Quoted passage
■ ■ ■ ■ ■ ■ ■
The Relentless Pursuit of Winning

An Interview on Long-Term Success, with Rick Meekins

Certainty Is Often the First Mistake

Give up. Find somebody to blame and you’re fine.

That was my joking answer when Rick Meekins asked what we should do when things don’t go the way we expected.

Of course, that is exactly what many of us are tempted to do.

We try something. It doesn’t work. We get frustrated. We blame ourselves, someone else, the market, the team, the customer, or the timing. Then we either double down harder or walk away too soon.

But the problem is not that the first attempt failed. The problem is that we let unexpected results block us because we were so certain, so sure we knew what to do and how it would work.

Simple, Complicated, or Complex?

Why are we so sure?

One of the ideas Rick and I explored on The Relentless Pursuit of Winning podcast is that we often treat complex problems as if they are simple ones.

A simple problem is one where the answer is known and repeatable. If you follow the recipe, you get the result. Boiling water, sending an invoice, or following a checklist can often fall into this category.

A complicated problem has more steps and may require expertise, but it is still mostly predictable. Building a bridge, setting up a technology system, or designing a financial model may be complicated. You need knowledge, experience, and precision, but experts can usually map the path.

A complex problem is different. In a complex situation, the outcome cannot be fully predicted in advance. The system changes as you act. People respond in unexpected ways. Markets shift. Teams resist. Customers say one thing and do another. What worked yesterday may not work tomorrow.

That is real life. That is business. That is leadership.

And yet the human brain naturally wants to simplify. It wants certainty. It wants the shortcut, the expert, the formula, the one right answer.

That instinct is what gets in our way.

Why Certainty Blocks Learning

As I said in the interview, “Nobody has a solution to a complex issue.

There is no shortcut, expert, formula, or right answer.

That does not mean expertise is useless. It means expertise helps you avoid foolish mistakes, but it does not remove the need to test, observe, and adapt.

In simple problems, good decision-making means following the known answer.
■ ■ ■ ■ ■ ■ ■
Source data

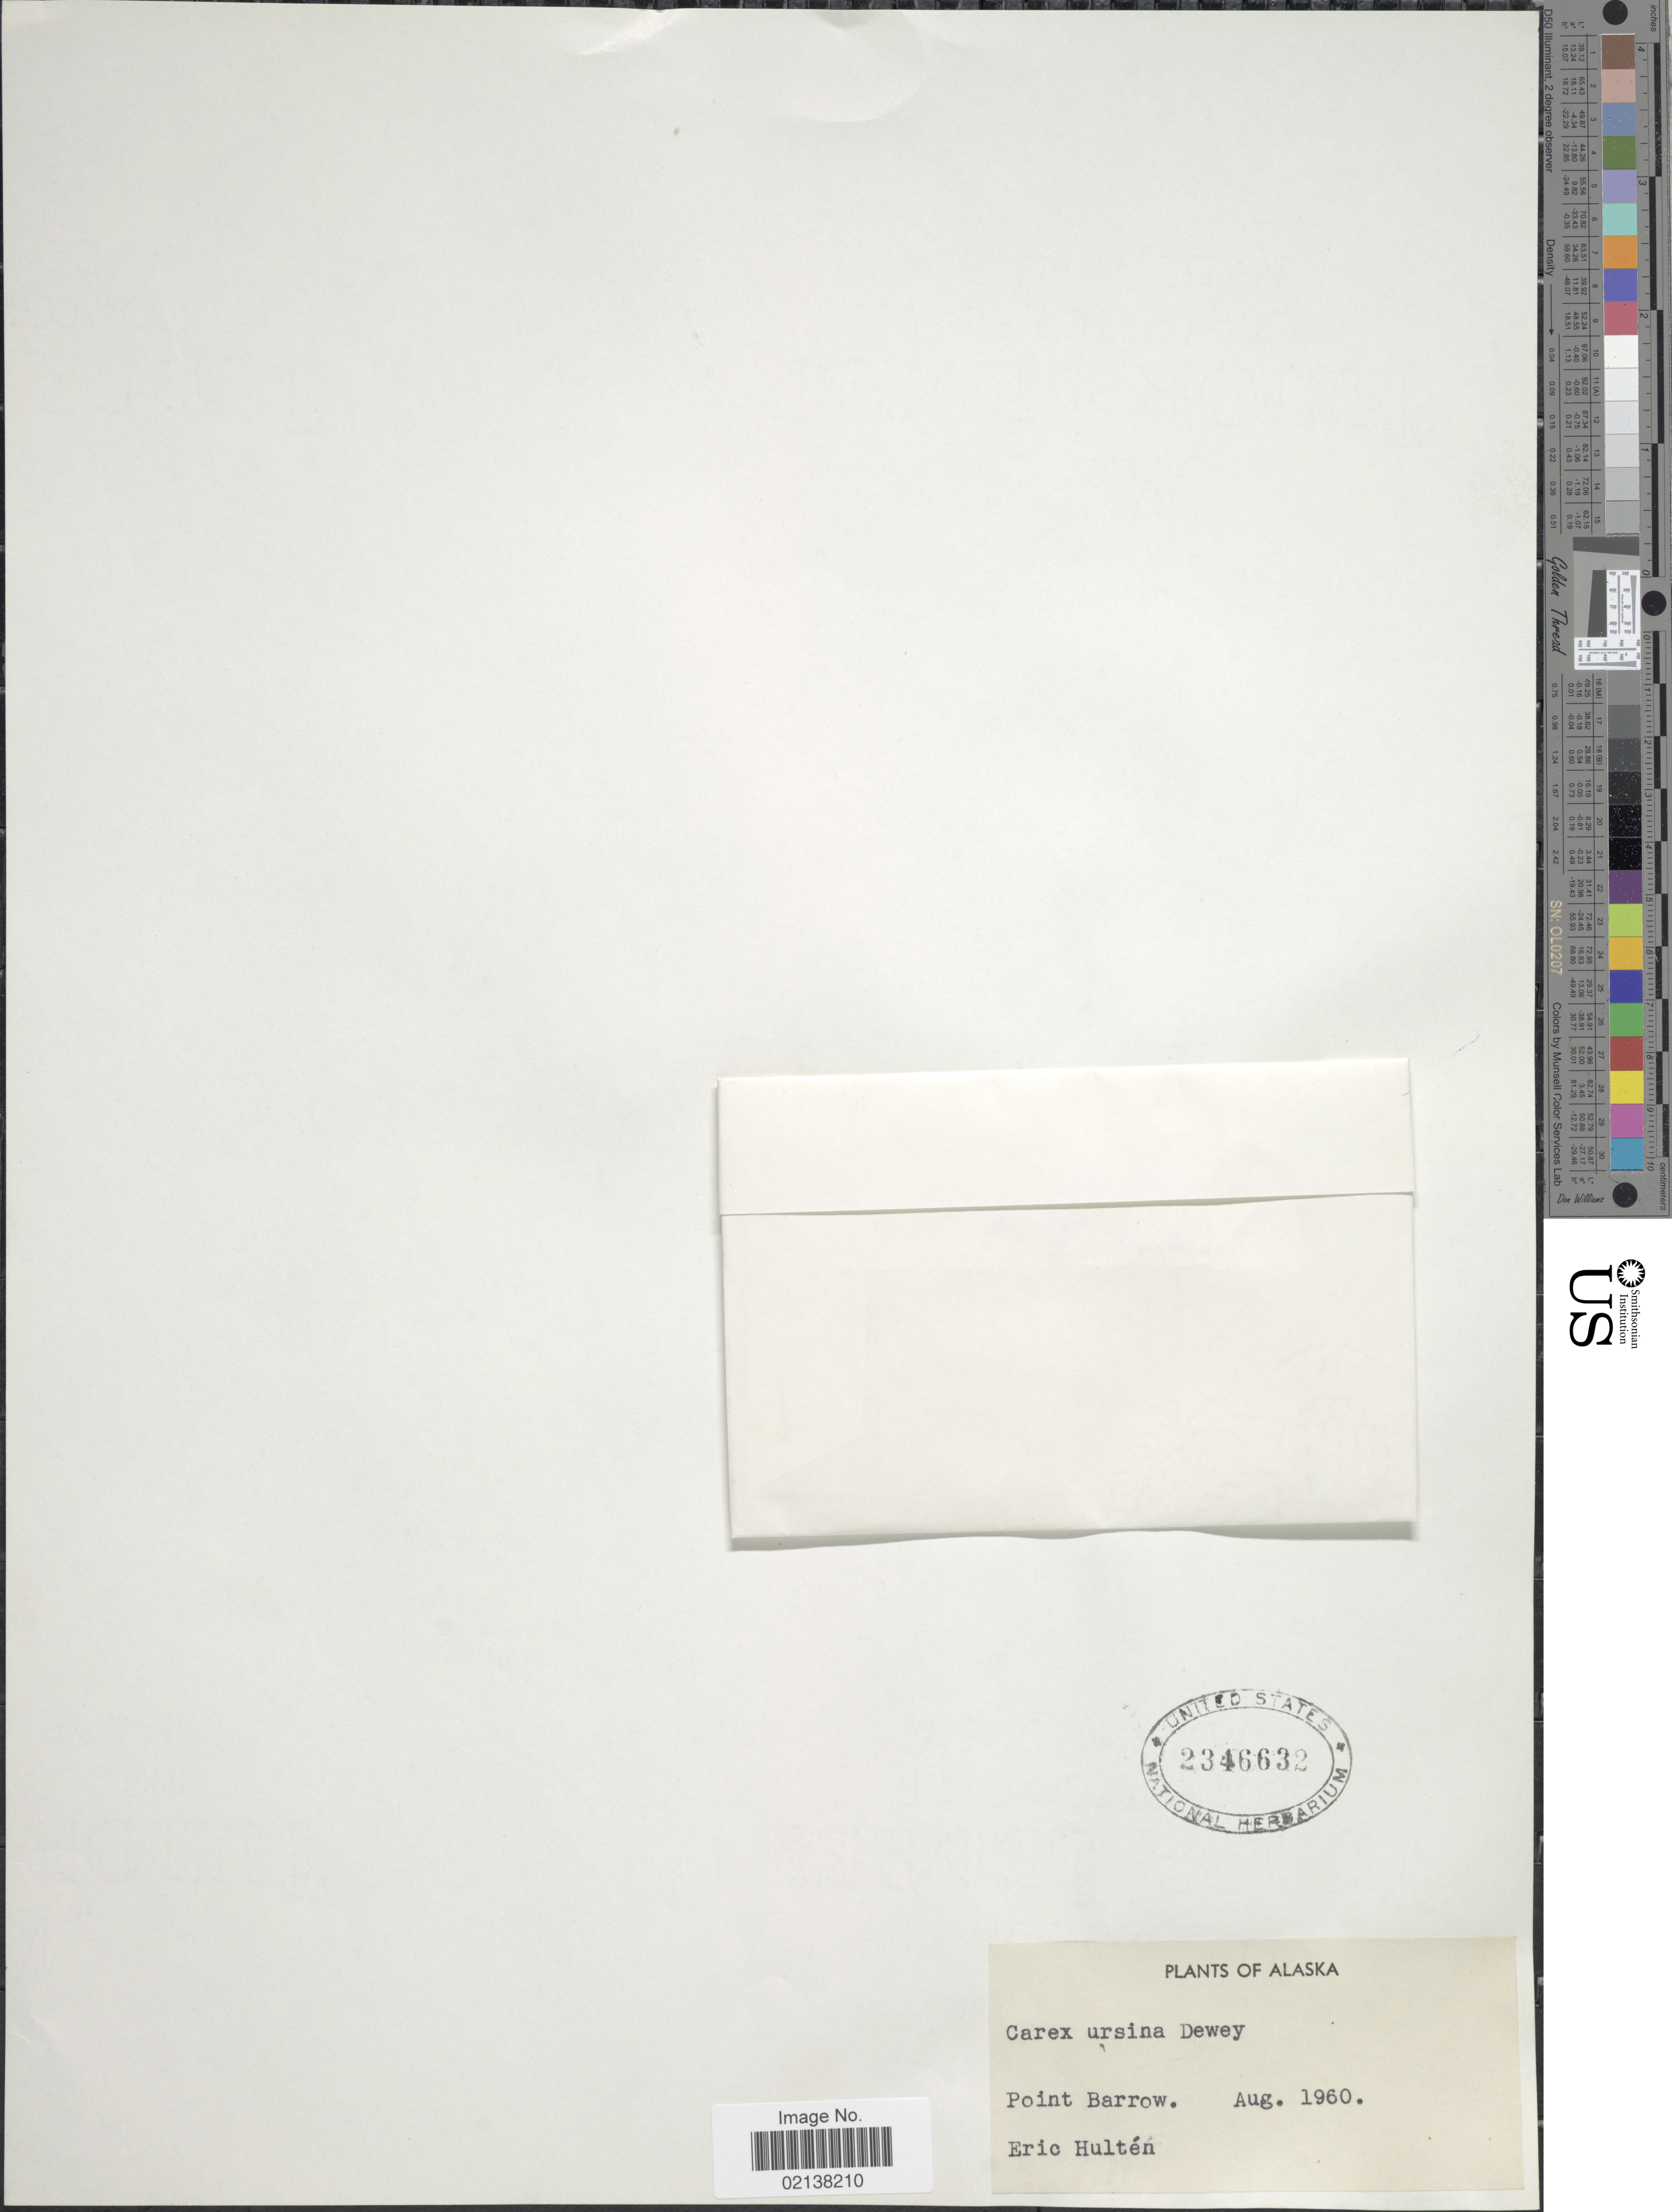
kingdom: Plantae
■ ■ ■ ■ ■ ■ ■
Jobs
a) In the interview article, why is a failed first attempt not the real problem? Explain in one to three sentences.
b) Write out the part of the interview article starting at "We try something." and ending at "are simple ones.".
Work only from the interview article.

Task answers
a) The real problem is that we let unexpected results block us. That happens because we were so certain we knew what to do and how it would work.

b)
We try something. It doesn’t work. We get frustrated. We blame ourselves, someone else, the market, the team, the customer, or the timing. Then we either double down harder or walk away too soon.

But the problem is not that the first attempt failed. The problem is that we let unexpected results block us because we were so certain, so sure we knew what to do and how it would work.

Simple, Complicated, or Complex?

Why are we so sure?

One of the ideas Rick and I explored on The Relentless Pursuit of Winning podcast is that we often treat complex problems as if they are simple ones.